Hudson was seconded in his idea by Robert Pearce, a Liberal Member of the British Parliament who introduced the first Daylight Saving Bill to the House of Commons in 1908. After some consideration it was discarded and even though the following years saw several other bills they all also failed. So it was left to the Germans during the war to begin what today is Salomé’s torture, with Britain, most of its allies and many European neutrals following suit. Russia and a few other countries waited until the following year, and the United States adopted DST in 1918. However, most countries (except Canada, the UK, France and Ireland) dropped it after the war and brought it back during WW II. Then it became widely adopted, particularly in Europe and North America in the 1970s as a result of the energy crisis.
However, there is no general agreement on the benefits or detriments of DST. Personally, at my age, I have no problem with putting the clock forward, putting it back or leaving it alone other than remembering to do so. Since hearing the Spring Forward/Fall Back reminder, I no longer have trouble knowing whether we are adding or subtracting an hour from our day. However, if I look at the detrimental effects on health that Wikipedia delights in enumerating, I might side with Salomé in thinking that we humans should leave well enough alone.
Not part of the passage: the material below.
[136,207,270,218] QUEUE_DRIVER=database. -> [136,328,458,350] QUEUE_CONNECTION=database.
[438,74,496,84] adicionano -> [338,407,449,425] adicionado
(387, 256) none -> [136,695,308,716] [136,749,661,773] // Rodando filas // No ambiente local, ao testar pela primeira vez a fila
Although some benefits due to greater exposure to sunlight seem to be favored by the hour shift, the negative effects include an increased risk of heart attack (10%), sleep disruption and severe effects on seasonal adaptation of the circadian rhythm which can last for weeks. It also has a disruptive effect on sleep for a lot of people. I would have no idea if this is having an effect on me as the hour change comes shortly after my trip home from Mexico from which I am still experiencing a certain amount of jet-lag that is affecting my sleep anyway. Salomé sleeps off and on all day long so it would be difficult to determine if there is any sleep deprivation in her case.
It is now 6:15 in the evening and there is a little black nose pushing against my thigh to remind me that she believes it is time for my dinner (around 7- 7:15)… which, of course, means that she gets titbits and to lick some of the cooking dishes when there are yummy leftovers. Oh dear… I think Salomé has DST-lag which will probably last for a few days and maybe clear up with my jet-lag.